[Data excerpts]
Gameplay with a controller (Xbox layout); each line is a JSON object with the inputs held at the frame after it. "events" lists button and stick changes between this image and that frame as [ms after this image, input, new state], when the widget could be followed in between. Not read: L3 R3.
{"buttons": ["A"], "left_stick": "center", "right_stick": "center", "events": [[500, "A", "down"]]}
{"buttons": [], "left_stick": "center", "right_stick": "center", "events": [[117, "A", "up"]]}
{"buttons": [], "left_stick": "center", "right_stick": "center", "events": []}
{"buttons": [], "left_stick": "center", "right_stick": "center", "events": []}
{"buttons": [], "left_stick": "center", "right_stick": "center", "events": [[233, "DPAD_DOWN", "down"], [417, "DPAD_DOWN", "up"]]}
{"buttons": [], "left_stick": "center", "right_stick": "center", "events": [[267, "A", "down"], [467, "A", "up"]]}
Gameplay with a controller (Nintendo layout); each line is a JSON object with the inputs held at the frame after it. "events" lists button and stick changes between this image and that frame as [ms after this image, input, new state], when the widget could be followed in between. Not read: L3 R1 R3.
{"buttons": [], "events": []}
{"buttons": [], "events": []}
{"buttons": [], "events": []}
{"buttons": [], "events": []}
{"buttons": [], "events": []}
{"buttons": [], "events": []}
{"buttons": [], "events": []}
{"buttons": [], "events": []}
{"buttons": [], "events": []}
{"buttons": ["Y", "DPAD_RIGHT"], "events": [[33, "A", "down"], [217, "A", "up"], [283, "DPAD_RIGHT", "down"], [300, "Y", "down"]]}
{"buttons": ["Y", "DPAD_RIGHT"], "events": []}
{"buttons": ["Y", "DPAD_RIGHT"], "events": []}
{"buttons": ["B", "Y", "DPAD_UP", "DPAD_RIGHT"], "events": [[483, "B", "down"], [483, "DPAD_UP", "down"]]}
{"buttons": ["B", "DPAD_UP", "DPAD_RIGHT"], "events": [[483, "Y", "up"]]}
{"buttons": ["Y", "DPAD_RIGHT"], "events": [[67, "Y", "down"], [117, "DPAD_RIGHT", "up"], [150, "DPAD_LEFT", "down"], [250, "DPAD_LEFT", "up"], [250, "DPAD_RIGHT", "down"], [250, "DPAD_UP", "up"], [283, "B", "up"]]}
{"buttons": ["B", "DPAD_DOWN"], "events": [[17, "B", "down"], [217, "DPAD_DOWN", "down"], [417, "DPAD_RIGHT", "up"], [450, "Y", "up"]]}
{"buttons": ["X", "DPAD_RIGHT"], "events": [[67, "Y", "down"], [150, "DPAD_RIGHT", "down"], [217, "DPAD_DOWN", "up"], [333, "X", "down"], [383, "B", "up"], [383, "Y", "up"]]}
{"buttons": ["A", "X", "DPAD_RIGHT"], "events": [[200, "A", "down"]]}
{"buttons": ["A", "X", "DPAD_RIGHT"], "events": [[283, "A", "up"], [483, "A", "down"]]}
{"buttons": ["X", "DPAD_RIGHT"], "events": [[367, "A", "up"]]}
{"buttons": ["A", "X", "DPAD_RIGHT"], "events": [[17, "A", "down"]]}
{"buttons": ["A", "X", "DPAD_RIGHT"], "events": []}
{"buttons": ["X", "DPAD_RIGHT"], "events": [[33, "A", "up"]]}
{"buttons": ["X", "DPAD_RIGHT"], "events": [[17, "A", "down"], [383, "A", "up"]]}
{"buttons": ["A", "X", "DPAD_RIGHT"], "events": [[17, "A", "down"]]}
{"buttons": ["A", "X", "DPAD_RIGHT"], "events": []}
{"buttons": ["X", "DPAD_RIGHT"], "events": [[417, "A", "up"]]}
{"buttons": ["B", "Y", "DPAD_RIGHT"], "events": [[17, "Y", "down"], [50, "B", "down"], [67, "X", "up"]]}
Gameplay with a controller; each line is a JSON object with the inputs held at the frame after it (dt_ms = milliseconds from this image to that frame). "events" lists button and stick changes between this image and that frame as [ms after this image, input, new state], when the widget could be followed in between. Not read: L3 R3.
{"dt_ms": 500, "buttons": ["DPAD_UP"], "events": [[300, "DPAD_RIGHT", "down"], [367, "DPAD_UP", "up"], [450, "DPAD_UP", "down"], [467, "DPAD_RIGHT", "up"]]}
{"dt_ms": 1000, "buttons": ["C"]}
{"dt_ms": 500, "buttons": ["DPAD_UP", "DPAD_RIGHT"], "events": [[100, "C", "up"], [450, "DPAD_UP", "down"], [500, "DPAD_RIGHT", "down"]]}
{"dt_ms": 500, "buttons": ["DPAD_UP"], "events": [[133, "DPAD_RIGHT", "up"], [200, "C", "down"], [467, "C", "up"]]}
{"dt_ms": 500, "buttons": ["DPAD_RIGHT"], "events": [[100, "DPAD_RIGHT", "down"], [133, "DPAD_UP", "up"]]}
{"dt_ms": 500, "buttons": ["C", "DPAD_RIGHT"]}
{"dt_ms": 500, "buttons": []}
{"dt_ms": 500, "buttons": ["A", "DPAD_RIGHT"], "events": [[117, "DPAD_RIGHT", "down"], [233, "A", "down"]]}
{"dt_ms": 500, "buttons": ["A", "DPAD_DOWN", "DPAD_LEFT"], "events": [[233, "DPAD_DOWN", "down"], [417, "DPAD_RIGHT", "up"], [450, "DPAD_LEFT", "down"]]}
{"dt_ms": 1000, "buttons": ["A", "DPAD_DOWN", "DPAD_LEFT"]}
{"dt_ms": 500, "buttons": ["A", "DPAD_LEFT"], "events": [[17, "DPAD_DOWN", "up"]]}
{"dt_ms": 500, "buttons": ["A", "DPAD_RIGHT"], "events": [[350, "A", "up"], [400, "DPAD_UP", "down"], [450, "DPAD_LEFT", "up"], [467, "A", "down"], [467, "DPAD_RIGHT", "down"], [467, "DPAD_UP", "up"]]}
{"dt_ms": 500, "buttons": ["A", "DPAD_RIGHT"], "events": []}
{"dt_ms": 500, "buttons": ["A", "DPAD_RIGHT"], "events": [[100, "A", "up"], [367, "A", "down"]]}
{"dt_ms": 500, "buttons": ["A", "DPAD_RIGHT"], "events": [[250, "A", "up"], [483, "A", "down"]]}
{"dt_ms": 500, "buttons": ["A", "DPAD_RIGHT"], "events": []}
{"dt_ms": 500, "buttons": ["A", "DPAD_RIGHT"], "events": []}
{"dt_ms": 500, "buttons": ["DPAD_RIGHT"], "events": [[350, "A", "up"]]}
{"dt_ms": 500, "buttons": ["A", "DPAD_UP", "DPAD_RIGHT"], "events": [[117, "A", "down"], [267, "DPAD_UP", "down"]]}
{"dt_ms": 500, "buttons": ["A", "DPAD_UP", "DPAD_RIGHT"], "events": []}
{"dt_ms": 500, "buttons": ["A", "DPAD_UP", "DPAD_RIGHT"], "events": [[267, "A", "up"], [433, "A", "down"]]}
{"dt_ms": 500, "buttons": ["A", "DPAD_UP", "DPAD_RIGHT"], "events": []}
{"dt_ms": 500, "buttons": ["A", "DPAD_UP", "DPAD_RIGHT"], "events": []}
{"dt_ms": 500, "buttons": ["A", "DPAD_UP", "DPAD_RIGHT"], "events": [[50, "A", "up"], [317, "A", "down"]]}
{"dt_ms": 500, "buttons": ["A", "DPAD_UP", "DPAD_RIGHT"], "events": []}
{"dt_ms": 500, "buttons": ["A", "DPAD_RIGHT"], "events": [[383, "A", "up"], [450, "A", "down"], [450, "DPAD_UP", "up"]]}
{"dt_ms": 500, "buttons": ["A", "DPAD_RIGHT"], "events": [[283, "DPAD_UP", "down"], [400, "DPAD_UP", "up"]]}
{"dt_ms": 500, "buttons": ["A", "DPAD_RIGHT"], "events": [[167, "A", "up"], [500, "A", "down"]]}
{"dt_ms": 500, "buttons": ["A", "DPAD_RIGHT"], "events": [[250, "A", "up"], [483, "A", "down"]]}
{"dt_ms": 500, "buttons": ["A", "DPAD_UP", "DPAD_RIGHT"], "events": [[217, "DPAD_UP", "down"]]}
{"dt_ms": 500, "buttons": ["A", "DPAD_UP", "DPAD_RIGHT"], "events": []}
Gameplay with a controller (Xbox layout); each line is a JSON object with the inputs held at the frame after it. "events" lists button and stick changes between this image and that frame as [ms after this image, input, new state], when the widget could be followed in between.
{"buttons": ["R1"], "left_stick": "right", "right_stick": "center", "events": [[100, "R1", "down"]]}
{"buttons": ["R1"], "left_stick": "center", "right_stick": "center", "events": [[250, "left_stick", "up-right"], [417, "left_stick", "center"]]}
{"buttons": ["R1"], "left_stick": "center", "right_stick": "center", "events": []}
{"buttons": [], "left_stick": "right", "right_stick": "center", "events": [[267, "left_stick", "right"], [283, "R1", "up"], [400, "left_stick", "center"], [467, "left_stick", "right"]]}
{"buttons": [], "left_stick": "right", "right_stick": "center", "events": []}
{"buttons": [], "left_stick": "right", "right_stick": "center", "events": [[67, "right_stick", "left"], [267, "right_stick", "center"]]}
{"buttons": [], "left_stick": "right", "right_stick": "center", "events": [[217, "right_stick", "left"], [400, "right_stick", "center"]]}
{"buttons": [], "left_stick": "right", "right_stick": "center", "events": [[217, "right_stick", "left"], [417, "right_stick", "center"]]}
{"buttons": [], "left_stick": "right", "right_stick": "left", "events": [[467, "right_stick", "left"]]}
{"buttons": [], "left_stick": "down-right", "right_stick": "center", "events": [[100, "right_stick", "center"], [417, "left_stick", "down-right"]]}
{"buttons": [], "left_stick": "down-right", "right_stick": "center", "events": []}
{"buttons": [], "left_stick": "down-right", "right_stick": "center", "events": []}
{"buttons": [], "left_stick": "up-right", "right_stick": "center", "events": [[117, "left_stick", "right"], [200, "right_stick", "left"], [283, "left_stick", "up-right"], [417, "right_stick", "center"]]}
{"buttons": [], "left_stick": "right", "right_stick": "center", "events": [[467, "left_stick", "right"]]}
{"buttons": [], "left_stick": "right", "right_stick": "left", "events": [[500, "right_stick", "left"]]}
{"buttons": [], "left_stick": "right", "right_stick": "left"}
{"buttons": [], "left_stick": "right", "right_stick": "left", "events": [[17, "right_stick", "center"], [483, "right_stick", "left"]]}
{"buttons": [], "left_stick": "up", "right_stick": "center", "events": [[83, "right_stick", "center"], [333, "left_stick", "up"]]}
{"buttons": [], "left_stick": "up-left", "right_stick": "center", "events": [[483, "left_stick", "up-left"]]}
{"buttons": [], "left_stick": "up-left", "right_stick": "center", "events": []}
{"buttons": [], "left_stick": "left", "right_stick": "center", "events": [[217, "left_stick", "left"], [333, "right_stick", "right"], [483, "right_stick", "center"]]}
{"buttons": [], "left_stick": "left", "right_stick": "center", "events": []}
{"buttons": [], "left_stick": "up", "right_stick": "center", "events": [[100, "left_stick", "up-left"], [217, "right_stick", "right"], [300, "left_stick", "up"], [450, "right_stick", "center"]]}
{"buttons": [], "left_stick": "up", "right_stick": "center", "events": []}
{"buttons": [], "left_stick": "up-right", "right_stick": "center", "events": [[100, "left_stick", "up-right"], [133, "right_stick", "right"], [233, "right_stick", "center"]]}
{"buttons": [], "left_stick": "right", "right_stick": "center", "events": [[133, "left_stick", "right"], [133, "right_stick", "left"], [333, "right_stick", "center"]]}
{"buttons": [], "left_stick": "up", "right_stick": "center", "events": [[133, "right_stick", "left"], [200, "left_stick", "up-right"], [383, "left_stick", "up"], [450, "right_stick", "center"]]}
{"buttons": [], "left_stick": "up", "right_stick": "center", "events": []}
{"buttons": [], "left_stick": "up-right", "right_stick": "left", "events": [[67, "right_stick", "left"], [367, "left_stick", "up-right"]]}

Prompt. Search the data for "Xbox" and list every line in which it occurs.

The completed task.
Gameplay with a controller (Xbox layout); each line is a JSON object with the inputs held at the frame after it. "events" lists button and stick changes between this image and that frame as [ms after this image, input, new state], when the widget could be followed in between. Not read: L3 R3.
Gameplay with a controller (Xbox layout); each line is a JSON object with the inputs held at the frame after it. "events" lists button and stick changes between this image and that frame as [ms after this image, input, new state], when the widget could be followed in between.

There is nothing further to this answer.